それにしても『ホンバ・モンピ―』は笑える。恐らく海外製の偽物に細工をしたのだろう。いくらで買ったかは解らないが、今都のもんが損するような事をするとは思えない。40万円と言っていたからその前後だろう。残念ながら40万円も有ったらウチにある新品フレームと中古部品で本物が2台作れる。


「あれやったら他に持って行っても拒否されるやろうな…」


清めの荒塩を店先に蒔いた。凍結の心配も無いのに塩蒔きなんて環境に悪い。


      ◆     ◆     ◆


昼めしを食べて買い物を済ませる。今夜は何にしようか悩んだが、酒のツマミは

肉詰め豆腐のチーズ焼きにすることにした。買い物を済ませて店に戻ると

葛城さんが待っていた。


「最近はご飯の買い物を昼にやってるんや。ちょっと待ってや」

「リツコちゃんのお世話ですね。大変ね」


リツコさんの世話はそれほど大変では無い。何でも食べるし掃除も自分でする。

洗濯は俺がついでにやってる。下着の洗濯はチョットだけ恥かしいけどな。


「今日は非番?代休?」

「代休です。イベントに駆り出されてその代わり」


蒔野(まきの)であったイベントで駆り出されたとぼやく葛城さん。蒔野はイベントで

市の予算を食い潰していると噂で聞いた。住民性だろうか、北部地域は無駄使いが多い。


「パン屋さんの子とはお友達になれた?」

「いえ…やっぱり女の子だと思うと勇気が出なくって」


そんな彼女の手にはパン屋の袋が。


「今からお昼?カフェオレでも淹れようか?」

「お願いします」


「玉ねぎパン~ジャンボ玉ねぎパン~♪」

(正式名称はサラダパンなんやけどな)


葛城さんがパンを頬張っていると、ご近所の奥様方が店を訪れる。

普段気にしない空気圧の調整やチェーンの注油。サドルの調整に来る者も居る。


賑やかにしていると見慣れない若奥様がスクーターを押してきた。


「旦那が乗ってたバイクなんですけど、直りますか?」

「どれどれ…予算次第ですけど…」


結婚して高嶋市へ来た若奥様は公共交通機関の不便さに驚いたらしい。

自動車免許は持っているが、何年も運転していないので運転は怖い。

自転車で移動していたが、旦那さんに相談したらスクーターを貰えたとか。


「動かすだけやったら1万円も貰えたら良いけど、もう1万円出して

しっかりメンテナンスする方が安心かな?しばらく動かしてなさそうやし」


「夫と相談します。中古車はないですか?」

「在りますよ。軽整備済みで3万円からご用意できます」


とりあえず修理は保留。旦那さんと相談してもらう事になった。旦那さんは

車輪の会ホイラーズクラブのメンバーと知り合いだった。

バイクの練習がてら代車に乗って帰ってもらう事になった。


「さてと…お暇しようかな?」

「飯は食って行かないの?」


「今日は洗濯が溜まってるから帰ります。独り暮らしは忙しくって」


葛城さんが帰ると奥様方も帰ってしまう。再び店は静かになった。


店から外を眺めていると安曇河高校の生徒が歩いている。クラブ活動でもあったのだろう。

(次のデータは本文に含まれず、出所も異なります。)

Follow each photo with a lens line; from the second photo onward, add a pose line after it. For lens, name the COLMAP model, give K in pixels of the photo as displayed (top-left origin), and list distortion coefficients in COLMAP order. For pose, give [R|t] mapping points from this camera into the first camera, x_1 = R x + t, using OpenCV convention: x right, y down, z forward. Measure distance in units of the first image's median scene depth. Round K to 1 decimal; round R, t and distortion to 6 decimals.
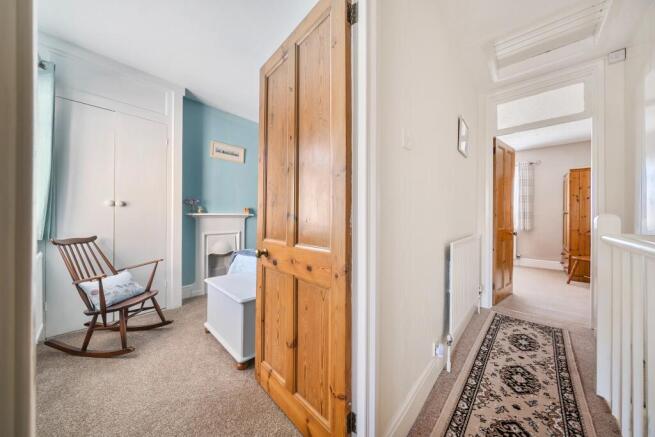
lens RADIAL K [[220.1, 0, 325.6], [0, 220.1, 215.4], [0, 0, 1]] dist [-0.001737, -0.000315]
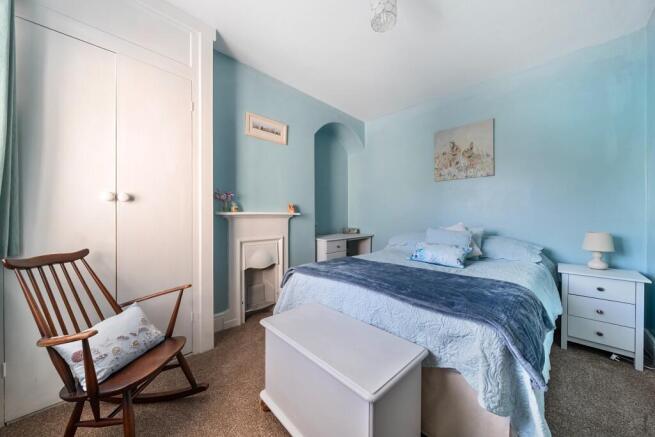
lens RADIAL K [[231.4, 0, 327.0], [0, 231.4, 215.5], [0, 0, 1]] dist [-0.000810, 0.000464]
pose [[0.998935, -0.004182, -0.045959, -0.319720], [0.004401, 0.999979, 0.004662, -0.001163], [0.045938, -0.004859, 0.998932, 0.356640]]
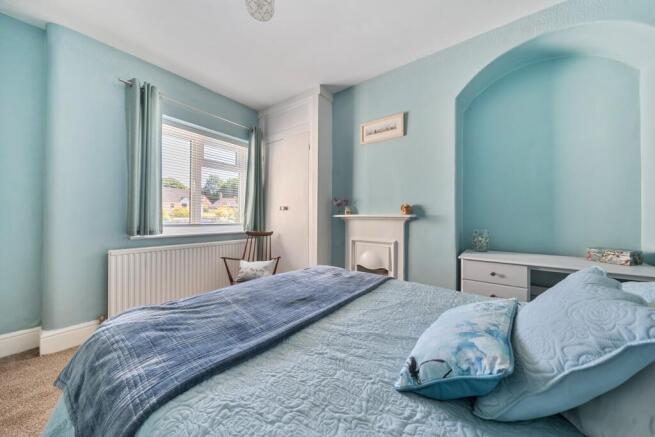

安曇河高校の生徒は自転車に乗らない。学校に駐輪場が無く、校則でも自転車通学は禁止だ。これは俺たちの時代に生徒間の自転車レースが行われて事故が多発したからだ。自転車通学が出来なければ安曇河の子供たちは歩いて通うか送ってもらうしか登校の手段が無い。親に取っては大きな負担だ。その為、安曇河町から通う者が少ない。送ったり長距離を歩くのは不便なので、結局安曇河中学の生徒は高嶋高校へ進学する者が殆どとなる。


駅から比較的近いので電車通学する分には不便は少ない。安曇河高校の生徒の殆どは大津や安曇河以外の街から通っている。安曇河町にあるのに安曇河町の子供が通わない不思議な高校だ


コーヒーを飲みながら外を眺めているとエンジン音が近付いてきた。


「おっちゃ~ん!」

『湖岸のお猿』の理恵を先頭に速人・綾ちゃん・佐藤君・絵里ちゃん・美紀ちゃん。


去年の1年生は数人がうちのお客さんになった。

綾ちゃんはボアアップしたDioに乗って佐藤君と付き合い始め、同級生の娘の絵里ちゃんが

免許を取ってリトルカブ。美紀ちゃんはお婆さんのカブを引き継いで乗り始めた。


この4人を引き寄せたのが理恵だろう。俺が乗ろうとのんびり作っていたゴリラを

半ば無理矢理買って乗り始めたお猿。程度の悪いモンキーを買ってしまった速人を連れて

店に来てから賑やかになり始めた気がする。


「おっちゃん、私のゴリちゃんにターボを付けて!」

「アホか!こんな小さいエンジンに合うタービンが無いわっ!」

理恵と俺のやり取りを見て速人達は呆れる。


「やっぱり。こうなると思った」

「だから止めときなさいって言ったのに…」

「アホだよな…5分早く起きれば済む話なのに…」

「アホです~」

「アホね…」


暖かくなって2018年のバイクシーズンは始まった。今日も大島サイクルでは賑やかな声が聞こえる。